= SUPPLIED RECORDS =
* * * * * * *

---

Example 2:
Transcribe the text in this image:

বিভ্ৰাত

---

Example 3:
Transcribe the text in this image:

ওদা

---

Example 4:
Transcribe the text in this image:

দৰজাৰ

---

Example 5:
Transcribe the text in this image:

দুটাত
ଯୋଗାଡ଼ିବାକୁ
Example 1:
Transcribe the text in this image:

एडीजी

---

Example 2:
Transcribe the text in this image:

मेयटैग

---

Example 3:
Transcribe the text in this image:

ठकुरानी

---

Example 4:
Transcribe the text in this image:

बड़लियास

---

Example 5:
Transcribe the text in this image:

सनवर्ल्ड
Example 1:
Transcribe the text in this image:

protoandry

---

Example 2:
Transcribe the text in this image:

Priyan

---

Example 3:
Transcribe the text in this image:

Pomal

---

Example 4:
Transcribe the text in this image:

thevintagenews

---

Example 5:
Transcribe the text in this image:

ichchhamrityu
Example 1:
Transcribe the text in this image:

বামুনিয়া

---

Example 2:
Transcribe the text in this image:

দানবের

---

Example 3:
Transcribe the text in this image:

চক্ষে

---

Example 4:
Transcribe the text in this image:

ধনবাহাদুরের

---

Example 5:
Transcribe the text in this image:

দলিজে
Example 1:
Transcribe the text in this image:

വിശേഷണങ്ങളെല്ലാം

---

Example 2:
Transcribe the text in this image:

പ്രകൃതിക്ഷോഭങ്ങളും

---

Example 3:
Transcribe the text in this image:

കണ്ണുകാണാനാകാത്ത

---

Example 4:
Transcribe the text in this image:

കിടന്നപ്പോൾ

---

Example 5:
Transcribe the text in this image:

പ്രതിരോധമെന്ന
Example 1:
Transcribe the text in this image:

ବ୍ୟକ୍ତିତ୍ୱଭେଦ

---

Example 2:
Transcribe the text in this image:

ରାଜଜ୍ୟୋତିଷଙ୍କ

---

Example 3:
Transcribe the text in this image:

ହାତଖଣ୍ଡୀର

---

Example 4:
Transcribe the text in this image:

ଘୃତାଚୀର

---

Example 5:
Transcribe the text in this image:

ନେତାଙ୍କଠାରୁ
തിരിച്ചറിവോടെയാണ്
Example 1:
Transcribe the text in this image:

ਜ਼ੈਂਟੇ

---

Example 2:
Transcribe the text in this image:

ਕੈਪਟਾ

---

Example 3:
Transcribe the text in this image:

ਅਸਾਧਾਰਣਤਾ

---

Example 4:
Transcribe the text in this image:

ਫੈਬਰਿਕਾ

* * * * * * *

= YOUR GOAL =
Print the complete listing again, exactly as it stands.

= WRITTEN RESPONSE =
---

Example 2:
Transcribe the text in this image:

বিভ্ৰাত

---

Example 3:
Transcribe the text in this image:

ওদা

---

Example 4:
Transcribe the text in this image:

দৰজাৰ

---

Example 5:
Transcribe the text in this image:

দুটাত
ଯୋଗାଡ଼ିବାକୁ
Example 1:
Transcribe the text in this image:

एडीजी

---

Example 2:
Transcribe the text in this image:

मेयटैग

---

Example 3:
Transcribe the text in this image:

ठकुरानी

---

Example 4:
Transcribe the text in this image:

बड़लियास

---

Example 5:
Transcribe the text in this image:

सनवर्ल्ड
Example 1:
Transcribe the text in this image:

protoandry

---

Example 2:
Transcribe the text in this image:

Priyan

---

Example 3:
Transcribe the text in this image:

Pomal

---

Example 4:
Transcribe the text in this image:

thevintagenews

---

Example 5:
Transcribe the text in this image:

ichchhamrityu
Example 1:
Transcribe the text in this image:

বামুনিয়া

---

Example 2:
Transcribe the text in this image:

দানবের

---

Example 3:
Transcribe the text in this image:

চক্ষে

---

Example 4:
Transcribe the text in this image:

ধনবাহাদুরের

---

Example 5:
Transcribe the text in this image:

দলিজে
Example 1:
Transcribe the text in this image:

വിശേഷണങ്ങളെല്ലാം

---

Example 2:
Transcribe the text in this image:

പ്രകൃതിക്ഷോഭങ്ങളും

---

Example 3:
Transcribe the text in this image:

കണ്ണുകാണാനാകാത്ത

---

Example 4:
Transcribe the text in this image:

കിടന്നപ്പോൾ

---

Example 5:
Transcribe the text in this image:

പ്രതിരോധമെന്ന
Example 1:
Transcribe the text in this image:

ବ୍ୟକ୍ତିତ୍ୱଭେଦ

---

Example 2:
Transcribe the text in this image:

ରାଜଜ୍ୟୋତିଷଙ୍କ

---

Example 3:
Transcribe the text in this image:

ହାତଖଣ୍ଡୀର

---

Example 4:
Transcribe the text in this image:

ଘୃତାଚୀର

---

Example 5:
Transcribe the text in this image:

ନେତାଙ୍କଠାରୁ
തിരിച്ചറിവോടെയാണ്
Example 1:
Transcribe the text in this image:

ਜ਼ੈਂਟੇ

---

Example 2:
Transcribe the text in this image:

ਕੈਪਟਾ

---

Example 3:
Transcribe the text in this image:

ਅਸਾਧਾਰਣਤਾ

---

Example 4:
Transcribe the text in this image:

ਫੈਬਰਿਕਾ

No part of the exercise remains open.